I realize this might sound hypocritical, but there are some risks that I mitigate with a buddy and there are some risks that I assume without one.

Ah, so you mitigated the problem of deco in a current and having a spool along by diving solo, got it :)
 
limeyx:
Ah, so you mitigated the problem of deco in a current and having a spool along by diving solo, got it :)
Yeah, I was trying to reduce the number of failure points. It certainly wasn't my proudest moment.
 
shellbackdiver1:
Any diver that has an accident or mishap I hope the best for them and have a chance to wet again.

By reading and doing research on scubaboard im sure that I will get alot complaints about the following. Its my 2 cents though.
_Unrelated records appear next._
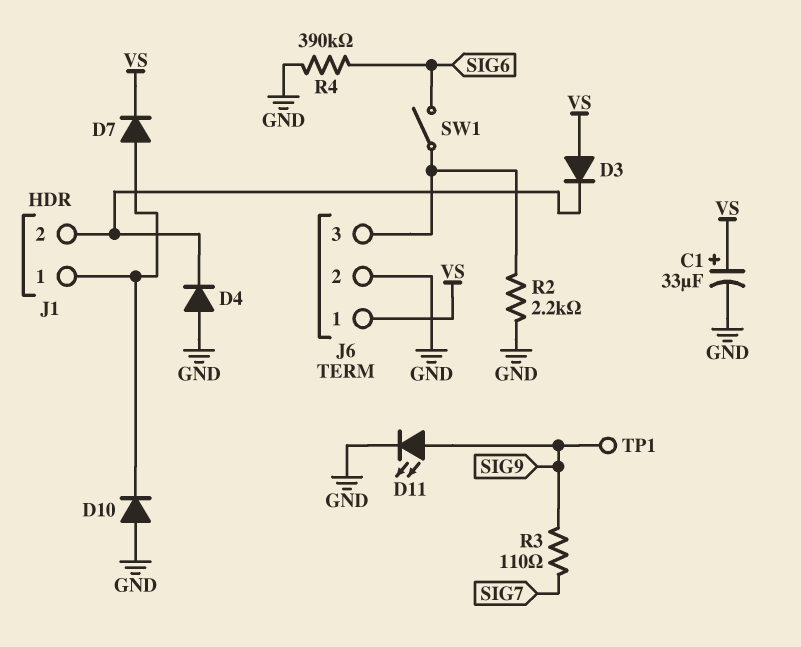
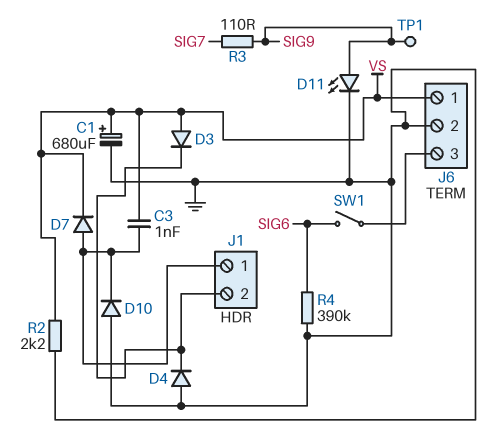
C1: 33uF (plus VS, minus GND) -> 680uF (plus VS, minus GND)
C3: none -> 1nF (J1/1, VS)
R2: 2.2k (GND, J6/3) -> 2.2k (GND, VS)

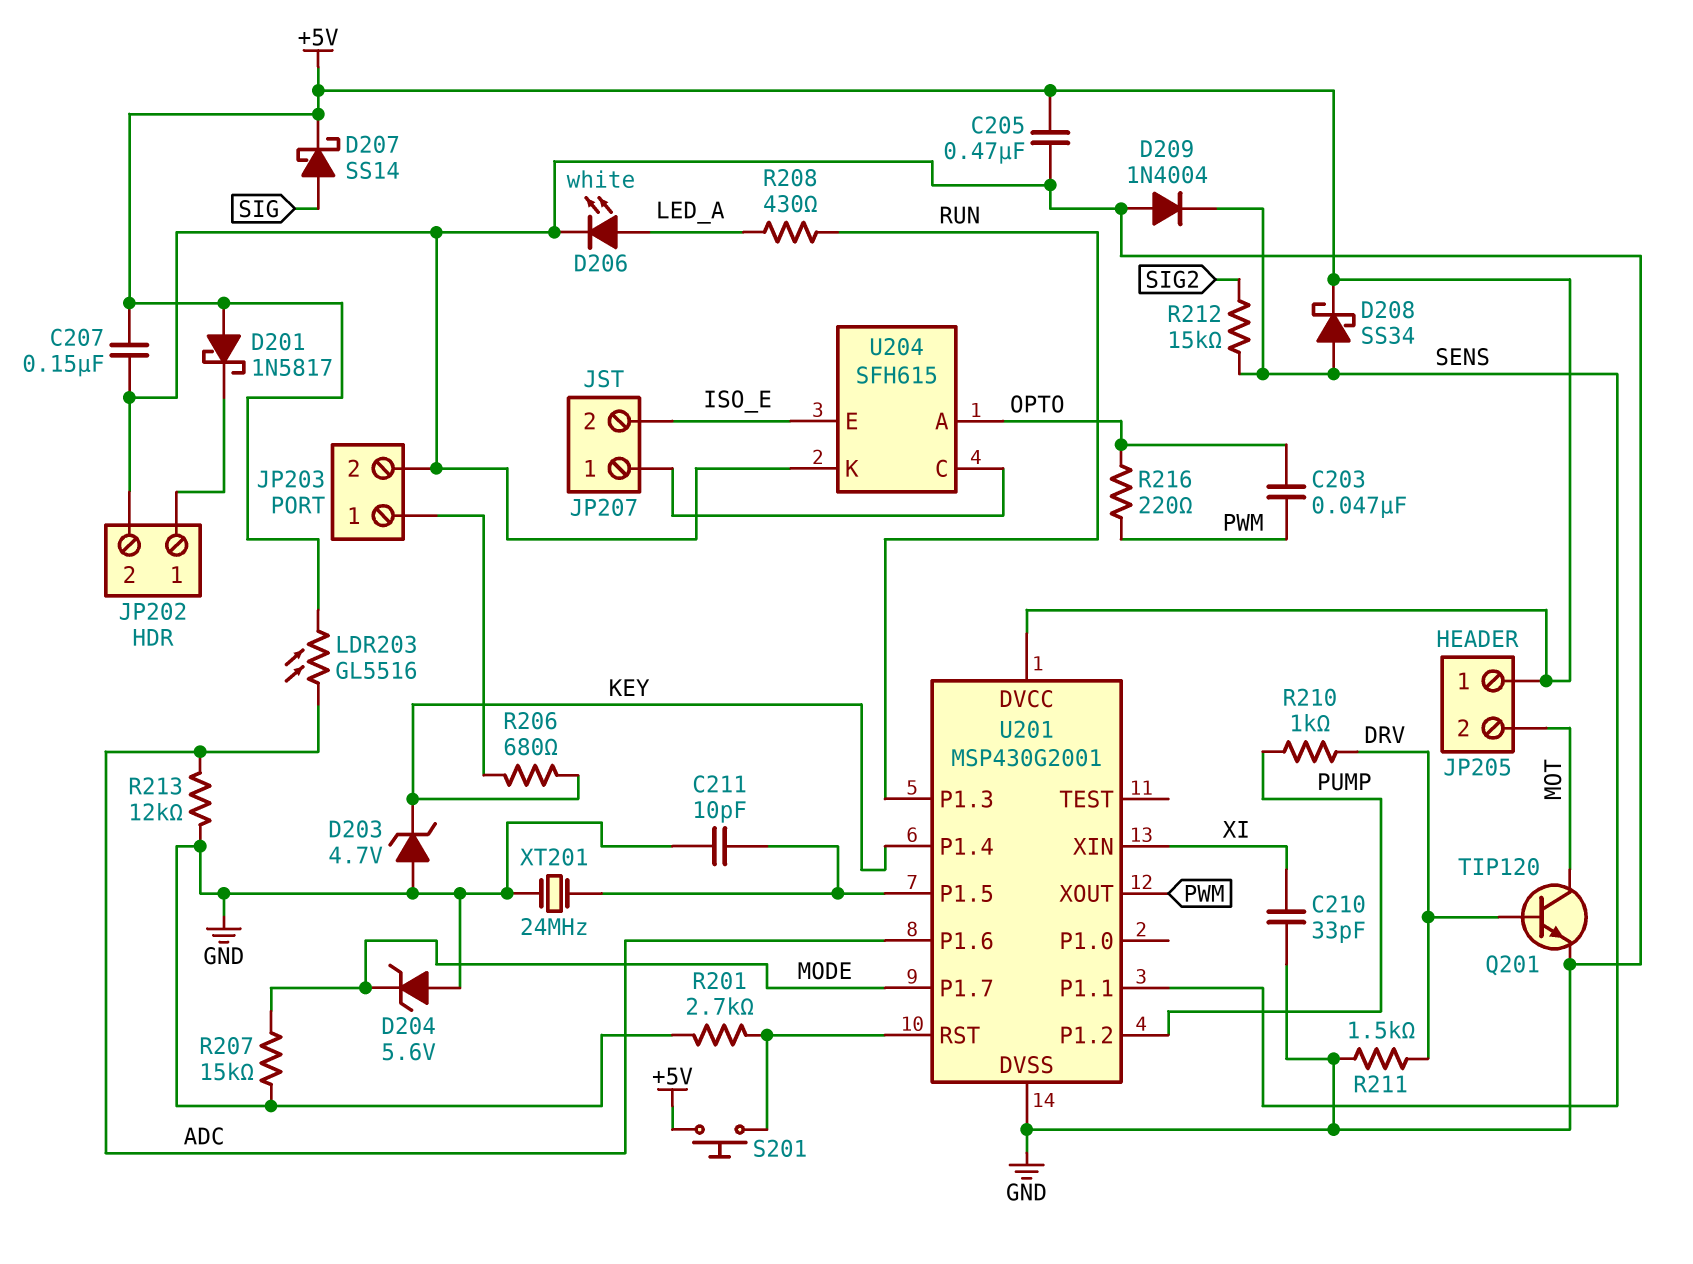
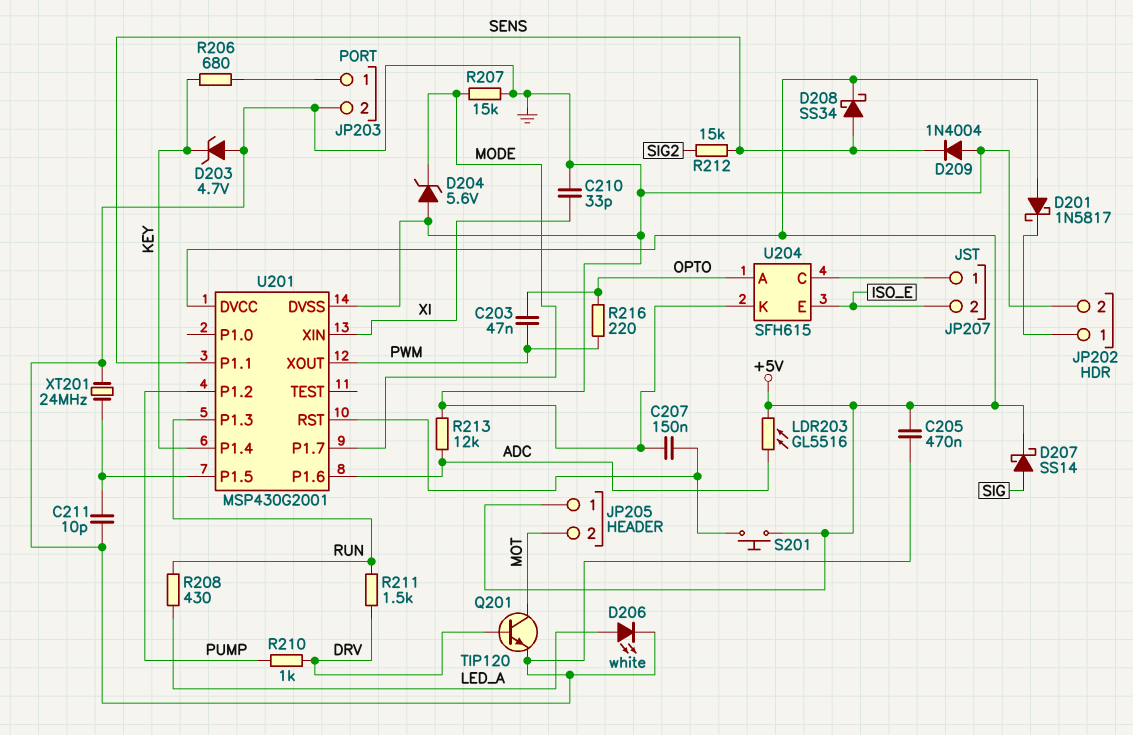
C207: 150nF (+5V, GND) -> 150nF (GND, U201/RST)
R201: 2.7k (GND, U201/RST) -> none
R211: 1.5k (DRV, GND) -> 1.5k (DRV, RUN)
In my position at work I know all about accidents. As project manager I am directly responsible for everything that happens onsite including accidents. Whenever an accident/mis-hap happens its amazing how fast I get all of the factual details....were talking about minutes to an hour at the most I am in the complete know of everything. But with hours - days after that the story has skewed. And what is actually reported is/may be a different then the actual events.

What's irritating in the scuba world is all this "lets not speculate crap". Fact is the longer that the truth is hidden the less actual facts we will hear. Anybody in a senior management position that works within a dangerous environment will probably agree. Most law enforcement, safety personel, insurance personel, managers want to hear the speculation and any tip, lead, pin drop, lie ect cause within lies the truth.

In the end we may suffer the same result. Buy hey it was worth it cause we didn't speculate and hurt somebodys feelings. I know this sound harsh but I/we live in the real world. No body wants to hear the truth, truth hurts, we want hear lies or hear nothing at all cause it makes us feel good.

I trust that at some point the facts of the matter will be revealed. If they are not, it would be a shame, because our collective lives are in the balance. If a seasoned member of our community suffers an accident, it is our obligation to find out what happened. Why it happened. Because I cannot imagine a member who would want his fellow divers to suffer the same event to the pain and suffering of their families.

Families of deceased or injured divers deserve our respect and space, but I think I speak for most of SBs members, in that if you can improve your survivial chances by studing my mistakes, then I give you total access to the information about what happened to me. Without reservation. You've earned; you deserve it. Learn and live!